If we look at design culture as cumulative developments, we can start to think of human, material, and machine factors as networks connected to one another. While working, we should move more inside this network, discover new nodes, and try to relocate none of them into the centre. We should increase the possibilities of transition within scales.

In addition to your own work, you play a part in bigger projects as well. You did the video works and architectural productions of Louis Kahn and Sergey Parajanov exhibitions at Pera Museum, and Remix at Akbank Sanat. How did you apply your overall approach to these projects?

My approach towards the space and production process is also nourished by the same principles in my works on architectural and exhibition design. I constantly think of multiscale and holistic works, building passages within practices, dynamically designing not the outcome but the process, and establishing systems that are regenerated at every turn. I was able to implement this understanding of layered production to Re/Framing Louis Kahn (2017, Pera Museum), Remix, a Bülent Erkmen retrospective (2018, Akbank Sanat), and Parajanov with Sarkis, for which I did video and lighting design, as well as architectural direction and applications.

In the Kahn exhibition, we wanted to do an installation that would reference the notion of architecture, the limits of which are drawn with light. We set off by questioning how it would be possible to place the audience within structures. We created a video projection work that ends in the limits of the space, using photographs of Kahn’s works. With huge videos that expand towards the perimeters of the room, we enabled the audience to relate with the structures. We were able to get them in those structures, their shadows were physically inside. We wanted to bring a fresh perspective to architectural exhibitions, which conventionally refers to two-dimensional drawings and photographs that are hung up on the wall.

Parajanov with Sarkis was as important as Kahn.

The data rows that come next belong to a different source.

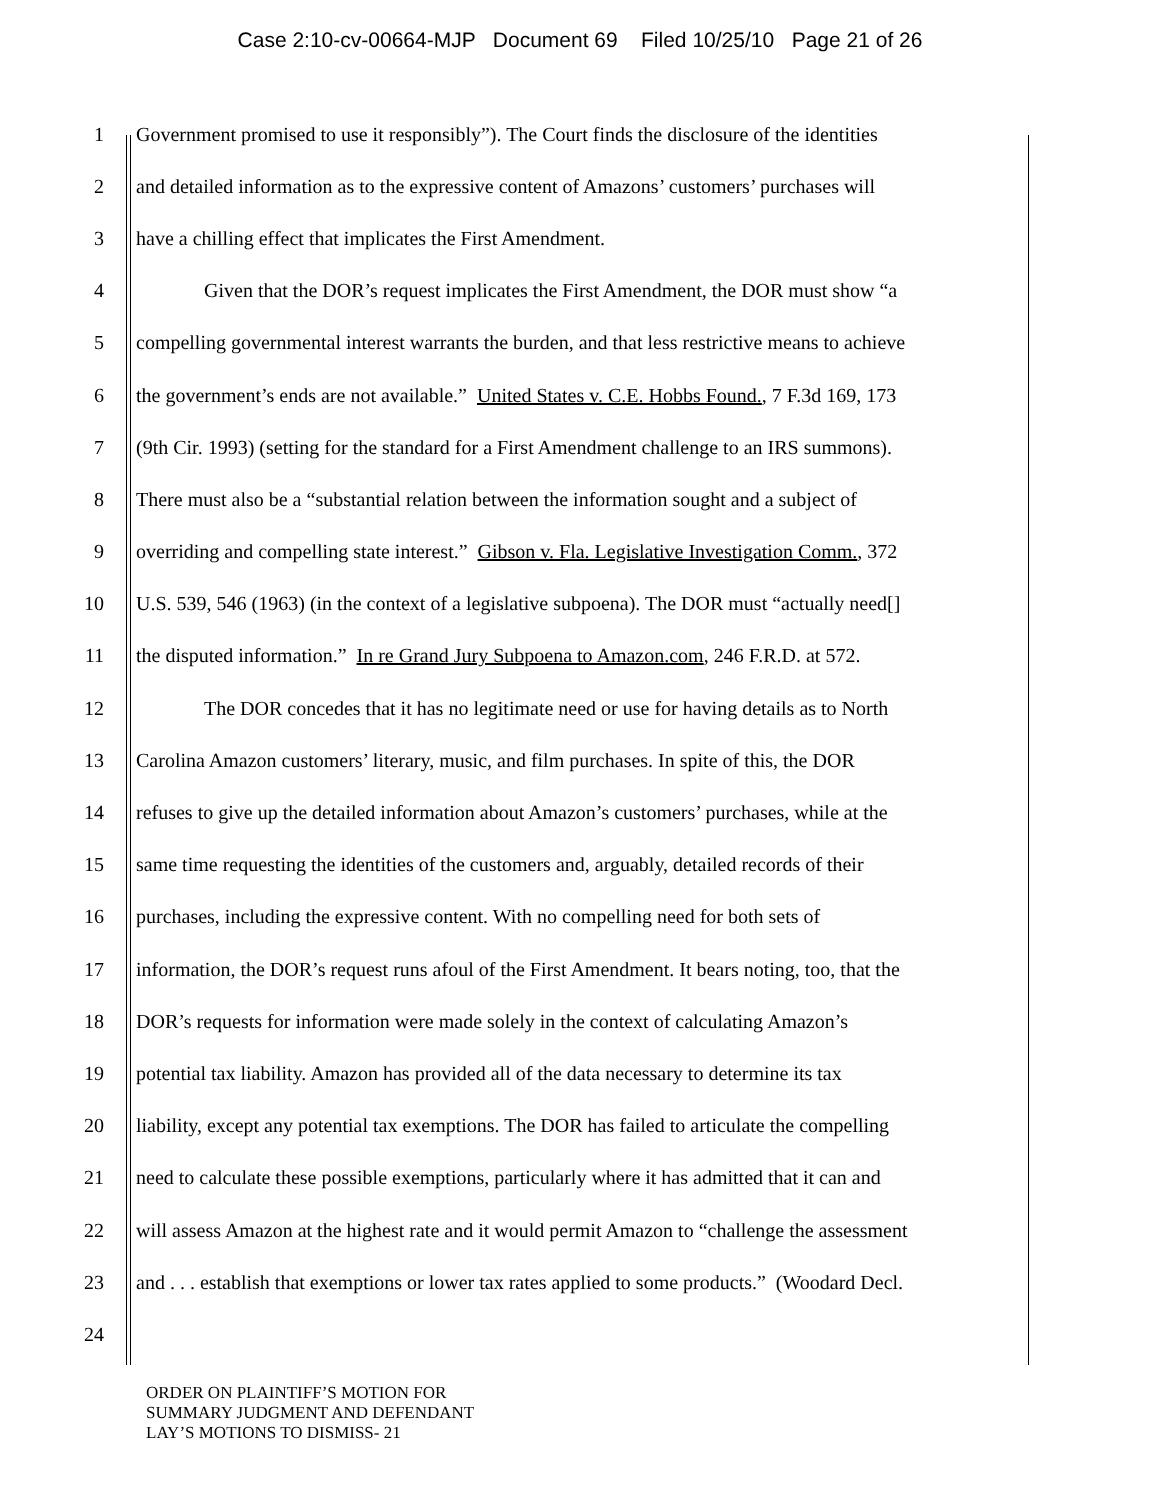Case 2:10-cv-00664-MJP Document 69 Filed 10/25/10 Page 21 of 26
1 Government promised to use it responsibly”). The Court finds the disclosure of the identities
2 and detailed information as to the expressive content of Amazons’ customers’ purchases will
3 have a chilling effect that implicates the First Amendment.
4 Given that the DOR’s request implicates the First Amendment, the DOR must show “a
5 compelling governmental interest warrants the burden, and that less restrictive means to achieve
6 the government’s ends are not available.” United States v. C.E. Hobbs Found., 7 F.3d 169, 173
7 (9th Cir. 1993) (setting for the standard for a First Amendment challenge to an IRS summons).
8 There must also be a “substantial relation between the information sought and a subject of
9 overriding and compelling state interest.” Gibson v. Fla. Legislative Investigation Comm., 372
10 U.S. 539, 546 (1963) (in the context of a legislative subpoena). The DOR must “actually need[]
11 the disputed information.” In re Grand Jury Subpoena to Amazon.com, 246 F.R.D. at 572.
12 The DOR concedes that it has no legitimate need or use for having details as to North
13 Carolina Amazon customers’ literary, music, and film purchases. In spite of this, the DOR
14 refuses to give up the detailed information about Amazon’s customers’ purchases, while at the
15 same time requesting the identities of the customers and, arguably, detailed records of their
16 purchases, including the expressive content. With no compelling need for both sets of
17 information, the DOR’s request runs afoul of the First Amendment. It bears noting, too, that the
18 DOR’s requests for information were made solely in the context of calculating Amazon’s
19 potential tax liability. Amazon has provided all of the data necessary to determine its tax
20 liability, except any potential tax exemptions. The DOR has failed to articulate the compelling
21 need to calculate these possible exemptions, particularly where it has admitted that it can and
22 will assess Amazon at the highest rate and it would permit Amazon to “challenge the assessment
23 and . . . establish that exemptions or lower tax rates applied to some products.” (Woodard Decl.
24
ORDER ON PLAINTIFF’S MOTION FOR
SUMMARY JUDGMENT AND DEFENDANT
LAY’S MOTIONS TO DISMISS- 21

We tried to rebuild Parajanov’s world by making a selection of his works and film stills. Editing 40 scenes from his films as blinks of an eye, we wanted to emphasise how he does collages/painting as he is making a film. Reframing every work enabled them to create their own spaces. Thus, each of the works that present an intense world of images gained independence from the mess caused by their togetherness, becoming a work of their own.

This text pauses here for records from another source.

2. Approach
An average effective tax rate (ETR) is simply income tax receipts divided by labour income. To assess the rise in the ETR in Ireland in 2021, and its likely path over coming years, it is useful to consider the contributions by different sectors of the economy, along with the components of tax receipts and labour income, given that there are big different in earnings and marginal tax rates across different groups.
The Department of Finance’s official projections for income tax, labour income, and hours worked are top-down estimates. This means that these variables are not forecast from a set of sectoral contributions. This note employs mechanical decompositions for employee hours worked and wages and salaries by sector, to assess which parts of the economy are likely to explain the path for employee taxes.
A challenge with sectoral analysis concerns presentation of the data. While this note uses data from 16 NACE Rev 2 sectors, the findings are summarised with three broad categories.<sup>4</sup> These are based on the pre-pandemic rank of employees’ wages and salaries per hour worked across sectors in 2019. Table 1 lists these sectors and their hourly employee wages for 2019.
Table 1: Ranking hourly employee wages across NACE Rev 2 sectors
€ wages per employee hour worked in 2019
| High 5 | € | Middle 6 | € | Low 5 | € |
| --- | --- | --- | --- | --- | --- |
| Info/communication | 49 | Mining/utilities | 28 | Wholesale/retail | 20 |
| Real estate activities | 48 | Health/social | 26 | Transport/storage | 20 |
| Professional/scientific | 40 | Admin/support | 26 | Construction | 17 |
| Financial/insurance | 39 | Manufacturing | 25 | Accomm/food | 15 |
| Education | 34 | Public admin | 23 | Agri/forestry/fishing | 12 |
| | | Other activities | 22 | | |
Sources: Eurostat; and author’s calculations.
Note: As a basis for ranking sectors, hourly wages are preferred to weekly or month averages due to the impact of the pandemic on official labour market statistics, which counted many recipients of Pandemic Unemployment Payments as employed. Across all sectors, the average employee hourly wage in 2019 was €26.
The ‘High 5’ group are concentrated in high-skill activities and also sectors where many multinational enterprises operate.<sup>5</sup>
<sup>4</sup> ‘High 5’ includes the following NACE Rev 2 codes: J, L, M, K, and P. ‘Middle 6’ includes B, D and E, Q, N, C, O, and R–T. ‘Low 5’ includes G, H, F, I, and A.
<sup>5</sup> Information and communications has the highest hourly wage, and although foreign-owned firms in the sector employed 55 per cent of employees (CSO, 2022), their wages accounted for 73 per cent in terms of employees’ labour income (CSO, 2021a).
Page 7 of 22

What are you currently working on? What is on your agenda?

For my next exhibition I am focusing on the lights and display units of the city. I research the damaged or empty states of audio-visual components of everyday life such as billboards and signs, limping lights and situations in which their infrastructures are visible. I am interested in what the structures that hold the images show without those images, and in their solitary state. When the paintings go away, empty frames turn into a potential area of expression that can embody many different things. I find their infinity, and capacity to incorporate nothing while simultaneously incorporating many things interesting.

On the other hand, I also try to view the light and sound of the city through different scales, as a holistic material. For instance light and sound are perceived as white noise from a certain distance. There is a certain abstraction or displacement both in the signs and in this holistic noise. This abstraction enables to bring into view the functional and aesthetic relations of everyday objects. Otherwise we are unable to realise these effects within daily life.